[WORK ORDER]
Transcribe each line of the material with no alterations.

[DATA]
((

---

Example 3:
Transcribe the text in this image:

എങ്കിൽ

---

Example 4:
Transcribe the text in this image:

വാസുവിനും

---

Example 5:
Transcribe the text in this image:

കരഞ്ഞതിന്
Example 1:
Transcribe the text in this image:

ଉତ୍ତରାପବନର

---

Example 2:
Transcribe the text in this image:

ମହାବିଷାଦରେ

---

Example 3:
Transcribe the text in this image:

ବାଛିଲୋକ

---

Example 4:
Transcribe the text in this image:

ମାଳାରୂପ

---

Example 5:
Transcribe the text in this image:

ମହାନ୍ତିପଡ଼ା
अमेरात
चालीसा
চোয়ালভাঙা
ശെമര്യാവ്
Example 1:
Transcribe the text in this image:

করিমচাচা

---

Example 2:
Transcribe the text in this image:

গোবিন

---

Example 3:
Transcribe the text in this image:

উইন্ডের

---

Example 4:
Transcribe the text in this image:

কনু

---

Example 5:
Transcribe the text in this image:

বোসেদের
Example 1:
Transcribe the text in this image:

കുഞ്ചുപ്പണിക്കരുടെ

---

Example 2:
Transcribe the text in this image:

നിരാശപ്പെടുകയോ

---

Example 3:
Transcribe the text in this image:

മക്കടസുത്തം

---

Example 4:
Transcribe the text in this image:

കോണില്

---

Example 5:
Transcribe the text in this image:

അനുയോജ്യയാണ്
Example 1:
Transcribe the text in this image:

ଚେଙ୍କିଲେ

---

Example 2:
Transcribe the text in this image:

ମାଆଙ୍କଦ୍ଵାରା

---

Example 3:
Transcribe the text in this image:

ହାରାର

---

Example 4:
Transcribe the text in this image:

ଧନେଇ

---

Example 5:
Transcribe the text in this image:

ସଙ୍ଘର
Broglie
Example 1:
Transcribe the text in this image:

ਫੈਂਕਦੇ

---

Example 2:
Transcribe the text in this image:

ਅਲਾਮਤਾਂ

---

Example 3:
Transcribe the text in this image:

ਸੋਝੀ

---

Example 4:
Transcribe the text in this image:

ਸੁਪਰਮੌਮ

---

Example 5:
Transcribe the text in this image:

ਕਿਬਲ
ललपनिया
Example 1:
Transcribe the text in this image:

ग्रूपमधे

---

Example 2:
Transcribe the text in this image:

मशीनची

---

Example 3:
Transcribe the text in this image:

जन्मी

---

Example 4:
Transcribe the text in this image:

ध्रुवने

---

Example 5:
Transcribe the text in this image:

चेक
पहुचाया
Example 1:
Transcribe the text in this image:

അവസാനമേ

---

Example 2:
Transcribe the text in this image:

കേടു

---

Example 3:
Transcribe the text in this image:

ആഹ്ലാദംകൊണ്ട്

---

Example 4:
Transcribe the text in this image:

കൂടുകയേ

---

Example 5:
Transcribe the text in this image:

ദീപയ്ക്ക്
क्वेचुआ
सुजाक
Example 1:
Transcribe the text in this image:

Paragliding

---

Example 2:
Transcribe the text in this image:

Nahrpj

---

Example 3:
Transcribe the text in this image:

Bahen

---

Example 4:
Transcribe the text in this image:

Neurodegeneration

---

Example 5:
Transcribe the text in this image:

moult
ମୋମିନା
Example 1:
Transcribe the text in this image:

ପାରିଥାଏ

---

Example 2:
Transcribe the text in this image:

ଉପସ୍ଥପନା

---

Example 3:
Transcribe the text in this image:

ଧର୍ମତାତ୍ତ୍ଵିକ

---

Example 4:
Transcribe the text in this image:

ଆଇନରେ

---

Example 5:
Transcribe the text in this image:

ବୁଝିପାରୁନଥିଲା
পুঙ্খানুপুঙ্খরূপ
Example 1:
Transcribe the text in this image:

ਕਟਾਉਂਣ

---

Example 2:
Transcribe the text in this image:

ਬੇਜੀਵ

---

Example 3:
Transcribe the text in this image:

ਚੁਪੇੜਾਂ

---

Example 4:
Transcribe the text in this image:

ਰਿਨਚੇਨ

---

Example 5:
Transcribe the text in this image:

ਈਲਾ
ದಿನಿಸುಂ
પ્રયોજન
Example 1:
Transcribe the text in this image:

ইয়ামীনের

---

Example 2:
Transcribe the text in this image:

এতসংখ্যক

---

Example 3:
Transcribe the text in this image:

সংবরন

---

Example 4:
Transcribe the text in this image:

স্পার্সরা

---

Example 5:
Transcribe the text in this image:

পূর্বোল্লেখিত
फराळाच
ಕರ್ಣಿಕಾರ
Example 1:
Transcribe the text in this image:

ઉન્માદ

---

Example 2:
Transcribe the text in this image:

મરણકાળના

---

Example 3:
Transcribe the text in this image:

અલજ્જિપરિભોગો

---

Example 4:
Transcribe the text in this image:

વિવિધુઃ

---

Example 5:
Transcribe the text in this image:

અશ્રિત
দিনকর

))

[EXPECTED ANSWER]
---

Example 3:
Transcribe the text in this image:

എങ്കിൽ

---

Example 4:
Transcribe the text in this image:

വാസുവിനും

---

Example 5:
Transcribe the text in this image:

കരഞ്ഞതിന്
Example 1:
Transcribe the text in this image:

ଉତ୍ତରାପବନର

---

Example 2:
Transcribe the text in this image:

ମହାବିଷାଦରେ

---

Example 3:
Transcribe the text in this image:

ବାଛିଲୋକ

---

Example 4:
Transcribe the text in this image:

ମାଳାରୂପ

---

Example 5:
Transcribe the text in this image:

ମହାନ୍ତିପଡ଼ା
अमेरात
चालीसा
চোয়ালভাঙা
ശെമര്യാവ്
Example 1:
Transcribe the text in this image:

করিমচাচা

---

Example 2:
Transcribe the text in this image:

গোবিন

---

Example 3:
Transcribe the text in this image:

উইন্ডের

---

Example 4:
Transcribe the text in this image:

কনু

---

Example 5:
Transcribe the text in this image:

বোসেদের
Example 1:
Transcribe the text in this image:

കുഞ്ചുപ്പണിക്കരുടെ

---

Example 2:
Transcribe the text in this image:

നിരാശപ്പെടുകയോ

---

Example 3:
Transcribe the text in this image:

മക്കടസുത്തം

---

Example 4:
Transcribe the text in this image:

കോണില്

---

Example 5:
Transcribe the text in this image:

അനുയോജ്യയാണ്
Example 1:
Transcribe the text in this image:

ଚେଙ୍କିଲେ

---

Example 2:
Transcribe the text in this image:

ମାଆଙ୍କଦ୍ଵାରା

---

Example 3:
Transcribe the text in this image:

ହାରାର

---

Example 4:
Transcribe the text in this image:

ଧନେଇ

---

Example 5:
Transcribe the text in this image:

ସଙ୍ଘର
Broglie
Example 1:
Transcribe the text in this image:

ਫੈਂਕਦੇ

---

Example 2:
Transcribe the text in this image:

ਅਲਾਮਤਾਂ

---

Example 3:
Transcribe the text in this image:

ਸੋਝੀ

---

Example 4:
Transcribe the text in this image:

ਸੁਪਰਮੌਮ

---

Example 5:
Transcribe the text in this image:

ਕਿਬਲ
ललपनिया
Example 1:
Transcribe the text in this image:

ग्रूपमधे

---

Example 2:
Transcribe the text in this image:

मशीनची

---

Example 3:
Transcribe the text in this image:

जन्मी

---

Example 4:
Transcribe the text in this image:

ध्रुवने

---

Example 5:
Transcribe the text in this image:

चेक
पहुचाया
Example 1:
Transcribe the text in this image:

അവസാനമേ

---

Example 2:
Transcribe the text in this image:

കേടു

---

Example 3:
Transcribe the text in this image:

ആഹ്ലാദംകൊണ്ട്

---

Example 4:
Transcribe the text in this image:

കൂടുകയേ

---

Example 5:
Transcribe the text in this image:

ദീപയ്ക്ക്
क्वेचुआ
सुजाक
Example 1:
Transcribe the text in this image:

Paragliding

---

Example 2:
Transcribe the text in this image:

Nahrpj

---

Example 3:
Transcribe the text in this image:

Bahen

---

Example 4:
Transcribe the text in this image:

Neurodegeneration

---

Example 5:
Transcribe the text in this image:

moult
ମୋମିନା
Example 1:
Transcribe the text in this image:

ପାରିଥାଏ

---

Example 2:
Transcribe the text in this image:

ଉପସ୍ଥପନା

---

Example 3:
Transcribe the text in this image:

ଧର୍ମତାତ୍ତ୍ଵିକ

---

Example 4:
Transcribe the text in this image:

ଆଇନରେ

---

Example 5:
Transcribe the text in this image:

ବୁଝିପାରୁନଥିଲା
পুঙ্খানুপুঙ্খরূপ
Example 1:
Transcribe the text in this image:

ਕਟਾਉਂਣ

---

Example 2:
Transcribe the text in this image:

ਬੇਜੀਵ

---

Example 3:
Transcribe the text in this image:

ਚੁਪੇੜਾਂ

---

Example 4:
Transcribe the text in this image:

ਰਿਨਚੇਨ

---

Example 5:
Transcribe the text in this image:

ਈਲਾ
ದಿನಿಸುಂ
પ્રયોજન
Example 1:
Transcribe the text in this image:

ইয়ামীনের

---

Example 2:
Transcribe the text in this image:

এতসংখ্যক

---

Example 3:
Transcribe the text in this image:

সংবরন

---

Example 4:
Transcribe the text in this image:

স্পার্সরা

---

Example 5:
Transcribe the text in this image:

পূর্বোল্লেখিত
फराळाच
ಕರ್ಣಿಕಾರ
Example 1:
Transcribe the text in this image:

ઉન્માદ

---

Example 2:
Transcribe the text in this image:

મરણકાળના

---

Example 3:
Transcribe the text in this image:

અલજ્જિપરિભોગો

---

Example 4:
Transcribe the text in this image:

વિવિધુઃ

---

Example 5:
Transcribe the text in this image:

અશ્રિત
দিনকর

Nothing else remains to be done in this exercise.